**Direction:** Copy the items from the line with "common name: vellugtende sneglehat" through the line with "scientific name: Jacobaea vulgaris", both included, character for character.

**Source data:**
◇ ◇ ◇ ◇ ◇ ◇ ◇
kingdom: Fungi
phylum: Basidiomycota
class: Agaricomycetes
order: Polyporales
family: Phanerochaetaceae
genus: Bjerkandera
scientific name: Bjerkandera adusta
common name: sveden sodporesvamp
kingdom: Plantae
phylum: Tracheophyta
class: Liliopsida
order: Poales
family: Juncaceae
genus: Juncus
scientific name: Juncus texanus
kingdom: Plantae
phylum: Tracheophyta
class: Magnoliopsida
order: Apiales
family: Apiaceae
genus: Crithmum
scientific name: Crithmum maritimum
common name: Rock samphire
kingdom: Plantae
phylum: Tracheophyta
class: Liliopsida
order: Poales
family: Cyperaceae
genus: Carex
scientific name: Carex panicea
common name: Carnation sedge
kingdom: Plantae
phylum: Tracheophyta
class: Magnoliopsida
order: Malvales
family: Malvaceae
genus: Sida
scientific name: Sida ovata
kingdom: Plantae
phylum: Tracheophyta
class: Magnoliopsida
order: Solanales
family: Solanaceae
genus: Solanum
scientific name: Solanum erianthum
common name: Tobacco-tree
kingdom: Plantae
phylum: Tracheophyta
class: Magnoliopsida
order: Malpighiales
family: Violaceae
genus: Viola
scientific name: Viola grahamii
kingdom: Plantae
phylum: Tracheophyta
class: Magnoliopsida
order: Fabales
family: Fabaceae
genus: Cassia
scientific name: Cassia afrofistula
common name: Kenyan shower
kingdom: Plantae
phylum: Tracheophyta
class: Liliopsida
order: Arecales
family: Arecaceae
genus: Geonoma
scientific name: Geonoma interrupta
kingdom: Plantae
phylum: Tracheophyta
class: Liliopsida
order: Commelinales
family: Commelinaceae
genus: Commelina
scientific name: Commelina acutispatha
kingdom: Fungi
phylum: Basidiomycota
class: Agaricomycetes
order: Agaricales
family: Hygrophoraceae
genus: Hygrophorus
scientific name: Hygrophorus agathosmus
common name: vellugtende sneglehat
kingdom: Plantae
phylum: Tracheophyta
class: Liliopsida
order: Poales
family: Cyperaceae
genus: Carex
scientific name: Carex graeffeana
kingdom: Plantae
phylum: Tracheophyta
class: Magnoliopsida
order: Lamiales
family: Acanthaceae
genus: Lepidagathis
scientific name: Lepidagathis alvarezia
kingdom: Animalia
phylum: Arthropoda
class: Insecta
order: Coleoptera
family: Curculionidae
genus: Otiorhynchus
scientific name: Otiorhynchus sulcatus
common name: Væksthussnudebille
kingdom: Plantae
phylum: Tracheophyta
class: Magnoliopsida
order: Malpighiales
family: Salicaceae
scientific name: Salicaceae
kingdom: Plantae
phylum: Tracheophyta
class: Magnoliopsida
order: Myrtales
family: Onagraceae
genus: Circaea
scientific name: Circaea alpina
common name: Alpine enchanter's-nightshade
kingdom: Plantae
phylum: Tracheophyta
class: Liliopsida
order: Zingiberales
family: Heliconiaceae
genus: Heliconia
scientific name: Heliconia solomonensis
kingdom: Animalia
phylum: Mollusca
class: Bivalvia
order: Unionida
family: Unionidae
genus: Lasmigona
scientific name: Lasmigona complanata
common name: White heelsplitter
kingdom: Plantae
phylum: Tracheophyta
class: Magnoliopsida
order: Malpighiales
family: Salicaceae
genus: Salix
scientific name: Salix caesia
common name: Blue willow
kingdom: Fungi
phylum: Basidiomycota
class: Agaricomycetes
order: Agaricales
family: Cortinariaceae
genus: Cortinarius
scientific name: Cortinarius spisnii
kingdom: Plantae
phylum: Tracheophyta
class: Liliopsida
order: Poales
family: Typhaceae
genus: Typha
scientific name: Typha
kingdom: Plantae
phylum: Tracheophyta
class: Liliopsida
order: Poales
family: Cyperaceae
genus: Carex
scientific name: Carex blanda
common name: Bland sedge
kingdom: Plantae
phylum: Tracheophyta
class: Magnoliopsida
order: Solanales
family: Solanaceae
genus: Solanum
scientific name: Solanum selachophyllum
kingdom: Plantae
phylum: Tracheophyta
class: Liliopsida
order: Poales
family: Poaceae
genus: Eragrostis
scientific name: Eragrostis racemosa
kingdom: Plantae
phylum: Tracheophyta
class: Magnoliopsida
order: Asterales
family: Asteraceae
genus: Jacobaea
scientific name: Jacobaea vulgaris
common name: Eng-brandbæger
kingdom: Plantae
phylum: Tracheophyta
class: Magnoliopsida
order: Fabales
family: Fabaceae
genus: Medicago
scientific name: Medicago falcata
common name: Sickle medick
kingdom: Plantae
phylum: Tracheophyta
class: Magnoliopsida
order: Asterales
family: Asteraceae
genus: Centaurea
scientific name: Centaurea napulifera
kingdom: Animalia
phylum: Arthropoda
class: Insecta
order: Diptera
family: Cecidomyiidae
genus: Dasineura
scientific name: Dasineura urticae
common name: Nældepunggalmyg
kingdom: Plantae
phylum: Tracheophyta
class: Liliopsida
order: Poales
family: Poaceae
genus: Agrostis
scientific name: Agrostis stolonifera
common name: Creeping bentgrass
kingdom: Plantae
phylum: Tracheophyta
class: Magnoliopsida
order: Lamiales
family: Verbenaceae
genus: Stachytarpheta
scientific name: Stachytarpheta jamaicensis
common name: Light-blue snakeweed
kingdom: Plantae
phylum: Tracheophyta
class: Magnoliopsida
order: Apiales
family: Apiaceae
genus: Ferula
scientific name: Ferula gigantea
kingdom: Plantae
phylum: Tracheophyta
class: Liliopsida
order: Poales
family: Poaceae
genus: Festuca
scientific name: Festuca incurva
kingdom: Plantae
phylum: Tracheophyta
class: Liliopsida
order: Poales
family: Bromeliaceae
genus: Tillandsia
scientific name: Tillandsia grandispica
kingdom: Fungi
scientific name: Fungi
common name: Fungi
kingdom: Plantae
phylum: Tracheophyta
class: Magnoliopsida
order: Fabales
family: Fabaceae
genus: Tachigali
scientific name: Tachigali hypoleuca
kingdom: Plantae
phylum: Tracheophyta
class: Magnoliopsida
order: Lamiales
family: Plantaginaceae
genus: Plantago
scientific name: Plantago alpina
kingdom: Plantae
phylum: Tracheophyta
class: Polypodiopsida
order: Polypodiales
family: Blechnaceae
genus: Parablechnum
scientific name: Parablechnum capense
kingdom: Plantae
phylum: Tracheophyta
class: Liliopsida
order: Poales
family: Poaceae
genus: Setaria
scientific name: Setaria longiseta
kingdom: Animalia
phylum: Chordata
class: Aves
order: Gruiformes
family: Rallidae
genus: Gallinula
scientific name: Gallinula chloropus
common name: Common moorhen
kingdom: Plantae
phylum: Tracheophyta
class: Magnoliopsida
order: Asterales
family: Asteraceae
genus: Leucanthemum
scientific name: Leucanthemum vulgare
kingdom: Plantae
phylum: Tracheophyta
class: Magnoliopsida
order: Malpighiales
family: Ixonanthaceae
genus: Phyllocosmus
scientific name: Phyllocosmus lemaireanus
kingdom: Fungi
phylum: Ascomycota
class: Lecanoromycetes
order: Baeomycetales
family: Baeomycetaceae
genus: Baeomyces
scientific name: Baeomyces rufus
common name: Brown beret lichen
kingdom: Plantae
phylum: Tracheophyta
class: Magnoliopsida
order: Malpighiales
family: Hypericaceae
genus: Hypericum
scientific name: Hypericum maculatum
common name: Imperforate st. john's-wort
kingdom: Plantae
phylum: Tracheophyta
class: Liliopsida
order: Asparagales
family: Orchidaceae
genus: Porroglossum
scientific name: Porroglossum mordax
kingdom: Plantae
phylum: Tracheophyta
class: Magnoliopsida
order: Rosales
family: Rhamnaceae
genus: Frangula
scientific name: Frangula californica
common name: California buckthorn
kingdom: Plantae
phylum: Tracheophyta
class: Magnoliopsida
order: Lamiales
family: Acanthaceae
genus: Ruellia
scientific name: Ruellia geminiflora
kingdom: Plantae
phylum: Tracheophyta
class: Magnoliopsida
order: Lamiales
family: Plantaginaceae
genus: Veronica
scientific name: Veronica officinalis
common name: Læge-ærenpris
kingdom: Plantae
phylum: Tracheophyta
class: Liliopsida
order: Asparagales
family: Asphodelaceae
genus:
◇ ◇ ◇ ◇ ◇ ◇ ◇
**Written reply:**
common name: vellugtende sneglehat
kingdom: Plantae
phylum: Tracheophyta
class: Liliopsida
order: Poales
family: Cyperaceae
genus: Carex
scientific name: Carex graeffeana
kingdom: Plantae
phylum: Tracheophyta
class: Magnoliopsida
order: Lamiales
family: Acanthaceae
genus: Lepidagathis
scientific name: Lepidagathis alvarezia
kingdom: Animalia
phylum: Arthropoda
class: Insecta
order: Coleoptera
family: Curculionidae
genus: Otiorhynchus
scientific name: Otiorhynchus sulcatus
common name: Væksthussnudebille
kingdom: Plantae
phylum: Tracheophyta
class: Magnoliopsida
order: Malpighiales
family: Salicaceae
scientific name: Salicaceae
kingdom: Plantae
phylum: Tracheophyta
class: Magnoliopsida
order: Myrtales
family: Onagraceae
genus: Circaea
scientific name: Circaea alpina
common name: Alpine enchanter's-nightshade
kingdom: Plantae
phylum: Tracheophyta
class: Liliopsida
order: Zingiberales
family: Heliconiaceae
genus: Heliconia
scientific name: Heliconia solomonensis
kingdom: Animalia
phylum: Mollusca
class: Bivalvia
order: Unionida
family: Unionidae
genus: Lasmigona
scientific name: Lasmigona complanata
common name: White heelsplitter
kingdom: Plantae
phylum: Tracheophyta
class: Magnoliopsida
order: Malpighiales
family: Salicaceae
genus: Salix
scientific name: Salix caesia
common name: Blue willow
kingdom: Fungi
phylum: Basidiomycota
class: Agaricomycetes
order: Agaricales
family: Cortinariaceae
genus: Cortinarius
scientific name: Cortinarius spisnii
kingdom: Plantae
phylum: Tracheophyta
class: Liliopsida
order: Poales
family: Typhaceae
genus: Typha
scientific name: Typha
kingdom: Plantae
phylum: Tracheophyta
class: Liliopsida
order: Poales
family: Cyperaceae
genus: Carex
scientific name: Carex blanda
common name: Bland sedge
kingdom: Plantae
phylum: Tracheophyta
class: Magnoliopsida
order: Solanales
family: Solanaceae
genus: Solanum
scientific name: Solanum selachophyllum
kingdom: Plantae
phylum: Tracheophyta
class: Liliopsida
order: Poales
family: Poaceae
genus: Eragrostis
scientific name: Eragrostis racemosa
kingdom: Plantae
phylum: Tracheophyta
class: Magnoliopsida
order: Asterales
family: Asteraceae
genus: Jacobaea
scientific name: Jacobaea vulgaris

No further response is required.